Tania first met clay in high school but the relationship didn’t mature until years later. After school, following the encouragement of her parents, she moved to Perth to study graphic design.
“Farming is a hard life and my parents were both very hard working, but my dad especially never encouraged any of us to be farmers. He told us all we should go and study and find something else. I did graphic design but six months after graduating and working as a graphic designer I realised I would be very unhappy doing that. I realised I didn’t like the clients, I don’t negotiate well, I don’t have good people skills and I didn’t want to compromise on anything,” she stops and laughs.
“I bummed about for a bit and eventually I started doing Saturday pottery classes at Perth TAFE. Strangely I hated clay at high school. As a younger person I was very neat so that’s why it seemed like graphic design might have been a good career for me. I was never smudgy. So, I think when I encountered clay again, the messiness of it was a good opposite to me. I found that over-controlling things doesn’t result in anything nice or interesting and clay can be so disobedient.

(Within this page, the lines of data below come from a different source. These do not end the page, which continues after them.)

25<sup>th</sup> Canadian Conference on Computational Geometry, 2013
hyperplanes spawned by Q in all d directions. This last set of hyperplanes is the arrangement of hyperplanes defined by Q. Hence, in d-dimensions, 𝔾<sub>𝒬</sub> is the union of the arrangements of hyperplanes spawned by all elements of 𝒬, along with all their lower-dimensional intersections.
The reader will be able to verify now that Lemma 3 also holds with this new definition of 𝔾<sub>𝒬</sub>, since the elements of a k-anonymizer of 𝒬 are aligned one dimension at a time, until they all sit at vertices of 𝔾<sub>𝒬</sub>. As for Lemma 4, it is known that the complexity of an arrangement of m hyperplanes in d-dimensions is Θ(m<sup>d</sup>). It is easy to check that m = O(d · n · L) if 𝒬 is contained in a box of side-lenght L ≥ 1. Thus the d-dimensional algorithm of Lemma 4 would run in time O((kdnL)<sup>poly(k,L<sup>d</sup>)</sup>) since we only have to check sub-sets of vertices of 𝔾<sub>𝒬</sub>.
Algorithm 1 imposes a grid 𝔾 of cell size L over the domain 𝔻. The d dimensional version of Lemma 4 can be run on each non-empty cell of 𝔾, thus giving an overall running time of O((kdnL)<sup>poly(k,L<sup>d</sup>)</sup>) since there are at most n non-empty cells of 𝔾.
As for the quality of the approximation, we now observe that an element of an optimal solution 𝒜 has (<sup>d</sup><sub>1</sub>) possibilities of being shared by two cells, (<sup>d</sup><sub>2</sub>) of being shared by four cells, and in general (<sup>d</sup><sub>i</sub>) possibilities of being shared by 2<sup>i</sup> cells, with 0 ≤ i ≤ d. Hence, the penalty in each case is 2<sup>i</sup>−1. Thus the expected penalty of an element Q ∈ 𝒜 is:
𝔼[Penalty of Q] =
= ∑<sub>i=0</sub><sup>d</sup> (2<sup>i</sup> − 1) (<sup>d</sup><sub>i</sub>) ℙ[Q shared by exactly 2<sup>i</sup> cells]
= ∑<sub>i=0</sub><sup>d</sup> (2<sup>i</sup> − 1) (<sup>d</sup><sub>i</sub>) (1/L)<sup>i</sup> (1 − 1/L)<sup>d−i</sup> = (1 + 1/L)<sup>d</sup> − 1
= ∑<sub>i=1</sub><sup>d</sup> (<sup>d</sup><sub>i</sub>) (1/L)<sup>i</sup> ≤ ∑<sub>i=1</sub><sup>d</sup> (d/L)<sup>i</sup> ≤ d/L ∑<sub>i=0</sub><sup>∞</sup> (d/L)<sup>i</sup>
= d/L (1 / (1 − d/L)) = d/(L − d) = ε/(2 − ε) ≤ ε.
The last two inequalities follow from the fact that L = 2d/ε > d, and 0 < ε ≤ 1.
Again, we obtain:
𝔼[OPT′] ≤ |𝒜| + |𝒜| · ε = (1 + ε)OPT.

“It’s a material you can definitely have a conversation with and you realise quite quickly, ‘Oh, this is not what it looks like on YouTube’. I realised it was hard and messy and it was going to take a lifetime to figure out all the technology, and at
23 the thought that I could spend the rest of my life figuring out the technical side of it, as well as the artistic thing, was very attractive.
“Clay keeps me real. It cracks all the time and does things it is not supposed to, and I guess every artist finds their right medium to have that right conversation with. For me it is clay.”
In 2008 Tania returned to the National Art School as a lecturer and she teaches there weekly. At home, she, Brendan and Flo live a quiet life, walking an hour every morning in Mount Alexandra Reserve. Come evening they walk a route through Mittagong’s streets.
“I have a lovely life and I’m pretty lucky,” she says. “It’s such a lovely life and there are such a lot of people in the world who are having a terrible life, that there are plenty of days doing what I do seems like such a frivolous thing to do with your life. On the worst days it can seem like a completely useless thing to do, so that can be quite debilitating. But I think I am just a maker. I like making things with my hands laboriously for 100 hours. There is something about embedding that time and work that is important to me.”
A Butcher, A Baker, A Bunch of Makers will be at Berrima District Museum from February 20 to August 31. Cadence – Natural Rhythm, will be at Sturt Gallery, Mittagong, from August 4 to September 22.